If you're old enough to remember the early 90's, the discussion about how/whether CD transports differ will be ringing bells . . .
It wasn't generally understood initially that there was anything more to the transport than delivering bits to the DAC: therefore they should all sound the same. Bit by bit (pun intended) it became more widely known (as it was in pro audio for years) that vibration, EM/RF interference and power supply ripple/noise all affected the performance of the DAC and even amplifier. Partly this was because these factors influenced the performance of the SPDIF clock, which is extremely sensitive to its environment.
The best CD transports produced demonstrably better sound by very careful engineering and seriously up-market clocking.

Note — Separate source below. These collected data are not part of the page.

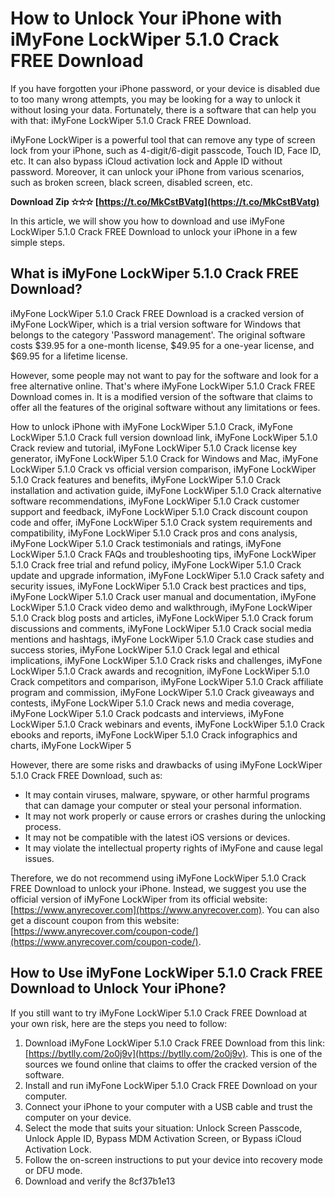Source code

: 
 
# How to Unlock Your iPhone with iMyFone LockWiper 5.1.0 Crack FREE Download
 
If you have forgotten your iPhone password, or your device is disabled due to too many wrong attempts, you may be looking for a way to unlock it without losing your data. Fortunately, there is a software that can help you with that: iMyFone LockWiper 5.1.0 Crack FREE Download.
 
iMyFone LockWiper is a powerful tool that can remove any type of screen lock from your iPhone, such as 4-digit/6-digit passcode, Touch ID, Face ID, etc. It can also bypass iCloud activation lock and Apple ID without password. Moreover, it can unlock your iPhone from various scenarios, such as broken screen, black screen, disabled screen, etc.
 
**Download Zip ✫✫✫ [https://t.co/MkCstBVatg](https://t.co/MkCstBVatg)**


 
In this article, we will show you how to download and use iMyFone LockWiper 5.1.0 Crack FREE Download to unlock your iPhone in a few simple steps.
 
## What is iMyFone LockWiper 5.1.0 Crack FREE Download?
 
iMyFone LockWiper 5.1.0 Crack FREE Download is a cracked version of iMyFone LockWiper, which is a trial version software for Windows that belongs to the category 'Password management'. The original software costs $39.95 for a one-month license, $49.95 for a one-year license, and $69.95 for a lifetime license.
 
However, some people may not want to pay for the software and look for a free alternative online. That's where iMyFone LockWiper 5.1.0 Crack FREE Download comes in. It is a modified version of the software that claims to offer all the features of the original software without any limitations or fees.
 
How to unlock iPhone with iMyFone LockWiper 5.1.0 Crack,  iMyFone LockWiper 5.1.0 Crack full version download link,  iMyFone LockWiper 5.1.0 Crack review and tutorial,  iMyFone LockWiper 5.1.0 Crack license key generator,  iMyFone LockWiper 5.1.0 Crack for Windows and Mac,  iMyFone LockWiper 5.1.0 Crack vs official version comparison,  iMyFone LockWiper 5.1.0 Crack features and benefits,  iMyFone LockWiper 5.1.0 Crack installation and activation guide,  iMyFone LockWiper 5.1.0 Crack alternative software recommendations,  iMyFone LockWiper 5.1.0 Crack customer support and feedback,  iMyFone LockWiper 5.1.0 Crack discount coupon code and offer,  iMyFone LockWiper 5.1.0 Crack system requirements and compatibility,  iMyFone LockWiper 5.1.0 Crack pros and cons analysis,  iMyFone LockWiper 5.1.0 Crack testimonials and ratings,  iMyFone LockWiper 5.1.0 Crack FAQs and troubleshooting tips,  iMyFone LockWiper 5.1.0 Crack free trial and refund policy,  iMyFone LockWiper 5.1.0 Crack update and upgrade information,  iMyFone LockWiper 5.1.0 Crack safety and security issues,  iMyFone LockWiper 5.1.0 Crack best practices and tips,  iMyFone LockWiper 5.1.0 Crack user manual and documentation,  iMyFone LockWiper 5.1.0 Crack video demo and walkthrough,  iMyFone LockWiper 5.1.0 Crack blog posts and articles,  iMyFone LockWiper 5.1.0 Crack forum discussions and comments,  iMyFone LockWiper 5.1.0 Crack social media mentions and hashtags,  iMyFone LockWiper 5.1.0 Crack case studies and success stories,  iMyFone LockWiper 5.1.0 Crack legal and ethical implications,  iMyFone LockWiper 5.1.0 Crack risks and challenges,  iMyFone LockWiper 5.1.0 Crack awards and recognition,  iMyFone LockWiper 5.1.0 Crack competitors and comparison,  iMyFone LockWiper 5.1.0 Crack affiliate program and commission,  iMyFone LockWiper 5.1.0 Crack giveaways and contests,  iMyFone LockWiper 5.1.0 Crack news and media coverage,  iMyFone LockWiper 5.1.0 Crack podcasts and interviews,  iMyFone LockWiper 5.1.0 Crack webinars and events,  iMyFone LockWiper 5.1.0 Crack ebooks and reports,  iMyFone LockWiper 5.1.0 Crack infographics and charts,  iMyFone LockWiper 5
 
However, there are some risks and drawbacks of using iMyFone LockWiper 5.1.0 Crack FREE Download, such as:
 
- It may contain viruses, malware, spyware, or other harmful programs that can damage your computer or steal your personal information.
- It may not work properly or cause errors or crashes during the unlocking process.
- It may not be compatible with the latest iOS versions or devices.
- It may violate the intellectual property rights of iMyFone and cause legal issues.

Therefore, we do not recommend using iMyFone LockWiper 5.1.0 Crack FREE Download to unlock your iPhone. Instead, we suggest you use the official version of iMyFone LockWiper from its official website: [https://www.anyrecover.com](https://www.anyrecover.com). You can also get a discount coupon from this website: [https://www.anyrecover.com/coupon-code/](https://www.anyrecover.com/coupon-code/).
 
## How to Use iMyFone LockWiper 5.1.0 Crack FREE Download to Unlock Your iPhone?
 
If you still want to try iMyFone LockWiper 5.1.0 Crack FREE Download at your own risk, here are the steps you need to follow:

1. Download iMyFone LockWiper 5.1.0 Crack FREE Download from this link: [https://bytlly.com/2o0j9v](https://bytlly.com/2o0j9v). This is one of the sources we found online that claims to offer the cracked version of the software.
2. Install and run iMyFone LockWiper 5.1.0 Crack FREE Download on your computer.
3. Connect your iPhone to your computer with a USB cable and trust the computer on your device.
4. Select the mode that suits your situation: Unlock Screen Passcode, Unlock Apple ID, Bypass MDM Activation Screen, or Bypass iCloud Activation Lock.
5. Follow the on-screen instructions to put your device into recovery mode or DFU mode.
6. Download and verify the 8cf37b1e13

Fast forward to the computer age, and we're dealing with all the same issues: everything about the local playback environment of the DAC and amplifier change the way it performs, and even async USB DACs seem to be sensitive to timing, filtering and processing imperfections.
We've lost the spinning optical disc, but gained hard drives, with powerful neodymium magnets and three spinning platters: they're at least as 'toxic'.
We still have SPDIF - which still means the need for a very well implemented master clock driving the bistream - but now we need two clocks to handle all 44.1 / 88.2 / 176.4 and 48 / 96 / 192Hz sample rates. Often, these are low-rent devices in the worst possible place: attached conductively to the maelstrom of high frequency noise inside the laptop or desktop case.
Instead of beautiful high performance power supplies, we're using the cheapest, nastiest type imaginable: very much not designed for attachment to an audio system. This even includes battery-powered laptops, which derive most of their required voltages from grotty switching processes - and have monitors attached.
Then there's a world of interaction between the hundreds of threads and dozens of processes your computer is running in the background right now, that create impossibly complex patterns of electrical noise . . . all of which ends up hurtling down the 5V rail embedded in your USB cable, right into the heart of the DAC.
So yes, computers sound surprisingly different: in fact, they have far greater potential to screw things up than any old-school disc spinner. I would strongly recommend auditioning a few different computers to check this out for yourself.